# [Aim of the exercise]
Copy out every line in the records below that contains the string "with". Case counts.

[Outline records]
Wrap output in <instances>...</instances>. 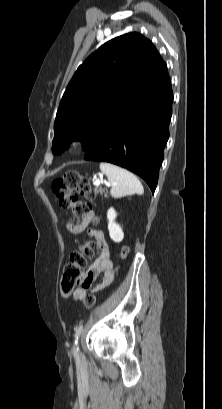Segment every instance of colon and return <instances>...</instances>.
Returning a JSON list of instances; mask_svg holds the SVG:
<instances>
[{
  "label": "colon",
  "mask_w": 222,
  "mask_h": 409,
  "mask_svg": "<svg viewBox=\"0 0 222 409\" xmlns=\"http://www.w3.org/2000/svg\"><path fill=\"white\" fill-rule=\"evenodd\" d=\"M52 191L58 199L59 205L70 210L77 219H83L89 212L86 204L79 202L75 193L85 199L92 200L96 193L89 180L75 171H68L63 176L56 178L52 182ZM96 248L93 241H87L79 250L73 252L70 262L65 266L60 282V290L64 296H69L76 287L77 274L82 272L87 265V257L90 256ZM128 248L123 247L121 258H126ZM78 272V273H77ZM96 297L87 295L85 298V307L88 310L94 306Z\"/></svg>",
  "instance_id": "1"
}]
</instances>
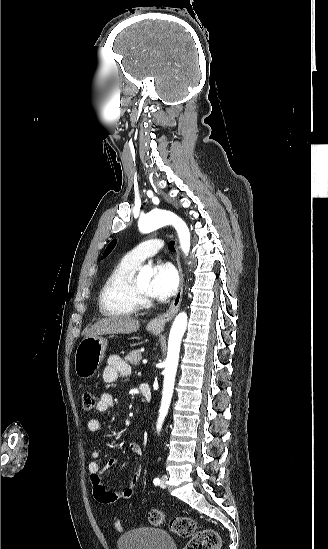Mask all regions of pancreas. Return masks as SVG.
I'll use <instances>...</instances> for the list:
<instances>
[{
	"label": "pancreas",
	"instance_id": "1",
	"mask_svg": "<svg viewBox=\"0 0 328 549\" xmlns=\"http://www.w3.org/2000/svg\"><path fill=\"white\" fill-rule=\"evenodd\" d=\"M124 359L125 361H128V363H131V365H140L142 355L140 351H131V353H129V355H126Z\"/></svg>",
	"mask_w": 328,
	"mask_h": 549
}]
</instances>
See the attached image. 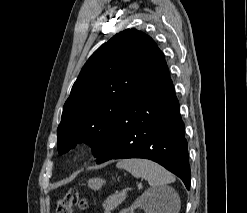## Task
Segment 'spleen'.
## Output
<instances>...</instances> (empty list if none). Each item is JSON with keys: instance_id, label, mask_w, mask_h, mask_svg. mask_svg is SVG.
Returning <instances> with one entry per match:
<instances>
[{"instance_id": "spleen-1", "label": "spleen", "mask_w": 247, "mask_h": 213, "mask_svg": "<svg viewBox=\"0 0 247 213\" xmlns=\"http://www.w3.org/2000/svg\"><path fill=\"white\" fill-rule=\"evenodd\" d=\"M117 168L130 172L136 178H144L148 181L153 190L159 187H165L167 184L175 181V177L170 172L150 160L137 158L124 159L117 163ZM168 204L175 207L173 213H178L180 206L176 195L173 196L172 200L169 201ZM161 206L162 204L160 203V208Z\"/></svg>"}]
</instances>
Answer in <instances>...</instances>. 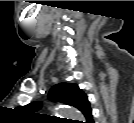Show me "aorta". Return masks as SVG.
Here are the masks:
<instances>
[{"instance_id": "aorta-1", "label": "aorta", "mask_w": 134, "mask_h": 123, "mask_svg": "<svg viewBox=\"0 0 134 123\" xmlns=\"http://www.w3.org/2000/svg\"><path fill=\"white\" fill-rule=\"evenodd\" d=\"M54 113L60 115L61 117L64 116L65 118L73 120L82 118V115L77 109L67 106L54 109Z\"/></svg>"}]
</instances>
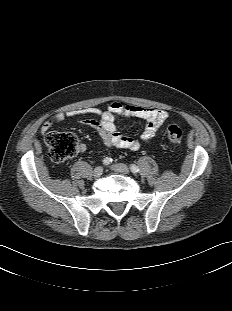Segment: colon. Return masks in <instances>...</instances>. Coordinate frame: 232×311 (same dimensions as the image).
Wrapping results in <instances>:
<instances>
[{"instance_id": "colon-1", "label": "colon", "mask_w": 232, "mask_h": 311, "mask_svg": "<svg viewBox=\"0 0 232 311\" xmlns=\"http://www.w3.org/2000/svg\"><path fill=\"white\" fill-rule=\"evenodd\" d=\"M168 138L173 143H178L183 135L181 128L171 125L168 128ZM50 150V157L55 163H62L73 157L78 150V140L72 133L50 131L45 136Z\"/></svg>"}]
</instances>
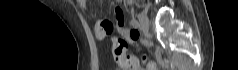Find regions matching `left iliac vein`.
Listing matches in <instances>:
<instances>
[{"label":"left iliac vein","instance_id":"left-iliac-vein-1","mask_svg":"<svg viewBox=\"0 0 238 70\" xmlns=\"http://www.w3.org/2000/svg\"><path fill=\"white\" fill-rule=\"evenodd\" d=\"M139 20V27L140 29L145 32L149 29L150 23L147 15L145 13H140L138 16Z\"/></svg>","mask_w":238,"mask_h":70}]
</instances>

# [The output]
<instances>...</instances> (empty list if none). Each item is JSON with keys: instance_id, label, mask_w, mask_h, mask_svg. mask_svg is SVG.
Returning <instances> with one entry per match:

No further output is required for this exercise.